May 26, 2009, 7:16 pm

@Gordon asus have already said they will probably ship all but the absolute low end netbooks with starter as the price hike is not as big as the one with xp is. For starters every touchscreen netbook (this will probably become a mainstream trend) worth a look will have home premium (for windows media centre touch interface) and I'm not sure starter even has the touch mode. Additionally any netbook at the moment that is over £230 will most likely not have starter. All starter is for is viable alternative to the light linux distro's, that appear on machines incapable of running xp. Therefore this is a completely pointless problem unless anyone is in a developing nation or are considering a (lost for words thats how bad it would be) kind of netbook, in which case I'd be surprised if any people in said situations are reading this site. (sorry for the generalisation, but it is an educated assumption that is most likely to be true)


May 26, 2009, 8:05 pm

I think the netbook market is rather obscured at the moment.

There are lots of people clamouring for machines like the Eee 1004DN, the Samsung NC10 and Ion-based systems. But these aren't netbooks, they're ultraportables. They share all the characteristics of something like the Sony TT - long battery life and very light weight while still being broadly capable - except that they're a cheaper version of it.
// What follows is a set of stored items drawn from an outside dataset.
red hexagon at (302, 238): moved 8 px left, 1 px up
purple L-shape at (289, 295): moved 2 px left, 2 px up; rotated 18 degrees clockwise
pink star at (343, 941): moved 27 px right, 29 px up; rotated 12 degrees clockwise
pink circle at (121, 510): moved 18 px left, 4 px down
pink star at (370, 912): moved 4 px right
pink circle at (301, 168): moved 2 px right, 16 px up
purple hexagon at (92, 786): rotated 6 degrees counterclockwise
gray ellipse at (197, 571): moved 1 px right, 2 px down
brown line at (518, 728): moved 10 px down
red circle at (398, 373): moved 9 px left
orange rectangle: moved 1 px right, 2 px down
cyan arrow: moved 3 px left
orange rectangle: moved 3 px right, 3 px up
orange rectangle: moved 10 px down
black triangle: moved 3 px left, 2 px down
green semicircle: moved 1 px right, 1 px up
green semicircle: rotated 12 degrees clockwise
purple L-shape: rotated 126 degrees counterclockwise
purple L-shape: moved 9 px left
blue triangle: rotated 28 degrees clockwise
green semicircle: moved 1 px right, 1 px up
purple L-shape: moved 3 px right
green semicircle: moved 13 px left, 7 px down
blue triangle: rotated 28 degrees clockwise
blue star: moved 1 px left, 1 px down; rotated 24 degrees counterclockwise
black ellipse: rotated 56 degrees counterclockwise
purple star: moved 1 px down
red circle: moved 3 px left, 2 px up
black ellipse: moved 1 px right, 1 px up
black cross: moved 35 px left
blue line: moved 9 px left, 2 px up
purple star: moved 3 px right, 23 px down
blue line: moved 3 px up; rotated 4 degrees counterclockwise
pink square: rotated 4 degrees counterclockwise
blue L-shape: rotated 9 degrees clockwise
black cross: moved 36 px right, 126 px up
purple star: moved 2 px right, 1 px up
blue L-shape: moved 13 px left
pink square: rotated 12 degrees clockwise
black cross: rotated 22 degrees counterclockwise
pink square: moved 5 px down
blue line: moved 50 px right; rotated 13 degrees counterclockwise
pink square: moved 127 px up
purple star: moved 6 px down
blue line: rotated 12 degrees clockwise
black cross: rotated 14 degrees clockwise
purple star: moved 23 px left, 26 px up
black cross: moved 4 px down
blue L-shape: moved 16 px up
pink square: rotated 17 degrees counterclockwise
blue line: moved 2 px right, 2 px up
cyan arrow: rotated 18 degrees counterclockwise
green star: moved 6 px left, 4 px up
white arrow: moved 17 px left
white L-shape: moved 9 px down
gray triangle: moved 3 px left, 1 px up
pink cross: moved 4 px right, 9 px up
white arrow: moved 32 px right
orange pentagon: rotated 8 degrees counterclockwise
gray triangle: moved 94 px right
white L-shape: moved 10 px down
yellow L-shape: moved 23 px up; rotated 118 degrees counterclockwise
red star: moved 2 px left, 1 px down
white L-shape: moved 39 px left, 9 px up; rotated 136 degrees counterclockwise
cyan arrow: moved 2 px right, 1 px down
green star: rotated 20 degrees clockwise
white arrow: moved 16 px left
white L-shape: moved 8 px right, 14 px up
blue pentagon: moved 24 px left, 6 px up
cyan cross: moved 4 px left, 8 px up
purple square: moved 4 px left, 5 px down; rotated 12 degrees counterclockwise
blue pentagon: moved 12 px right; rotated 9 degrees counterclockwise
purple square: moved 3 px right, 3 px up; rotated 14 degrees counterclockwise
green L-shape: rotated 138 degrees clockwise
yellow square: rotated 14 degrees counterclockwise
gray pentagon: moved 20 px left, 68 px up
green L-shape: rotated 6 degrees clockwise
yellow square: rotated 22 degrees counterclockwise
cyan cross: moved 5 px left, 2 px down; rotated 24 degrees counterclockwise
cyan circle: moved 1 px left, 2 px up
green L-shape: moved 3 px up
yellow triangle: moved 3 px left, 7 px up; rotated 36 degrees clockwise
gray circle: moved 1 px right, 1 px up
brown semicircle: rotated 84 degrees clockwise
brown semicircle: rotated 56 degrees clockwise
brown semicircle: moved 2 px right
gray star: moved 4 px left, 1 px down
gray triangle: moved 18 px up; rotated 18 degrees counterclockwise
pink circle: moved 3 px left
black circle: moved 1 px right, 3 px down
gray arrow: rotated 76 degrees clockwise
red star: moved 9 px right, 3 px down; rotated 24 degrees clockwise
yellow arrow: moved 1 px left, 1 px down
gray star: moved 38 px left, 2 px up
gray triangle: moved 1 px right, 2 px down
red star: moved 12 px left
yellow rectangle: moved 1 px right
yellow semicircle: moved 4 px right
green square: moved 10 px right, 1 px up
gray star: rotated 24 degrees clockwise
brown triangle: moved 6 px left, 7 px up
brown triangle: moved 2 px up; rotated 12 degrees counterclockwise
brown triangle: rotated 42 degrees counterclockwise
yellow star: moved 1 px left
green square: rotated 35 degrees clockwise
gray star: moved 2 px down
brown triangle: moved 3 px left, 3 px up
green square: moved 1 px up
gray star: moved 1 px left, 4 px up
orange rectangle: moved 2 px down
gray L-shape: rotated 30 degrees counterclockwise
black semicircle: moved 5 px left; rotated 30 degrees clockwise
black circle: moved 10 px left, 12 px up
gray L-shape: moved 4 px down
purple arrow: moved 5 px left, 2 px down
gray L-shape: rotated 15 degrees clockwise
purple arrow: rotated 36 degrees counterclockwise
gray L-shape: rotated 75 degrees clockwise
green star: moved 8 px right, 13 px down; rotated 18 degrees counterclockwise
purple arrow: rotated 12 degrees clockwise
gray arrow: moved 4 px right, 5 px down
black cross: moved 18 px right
That's fine, and I can understand why these ultraportables are so popular, but because they grew out of netbooks I think they've rather obscured the genuine netbook market - machines with a basic processor and a few gigs of storage that are perfectly good for browsing the web, programming, writing, listening to radio and other undemanding tasks.

The windows 7 starter edition specs are odd ones and seem to be neither here nor there, I guess microsoft are as confused about the market as most of the media.


May 26, 2009, 8:25 pm

If a "netbook" cannot run xp it should be binned, install Linux/Ubuntu/whatever distro erm... no thanks.

The NC20 runs windows 7 perfectly fine for me.


May 26, 2009, 9:31 pm

The whole netbook segment of the market is turning into a farce. What with MSI's latest effort trying to extract £450 for the same old under-powered rubbish and now our favorite monopolist dictating specs of netbook to carve up the market its hard to see where it will all end.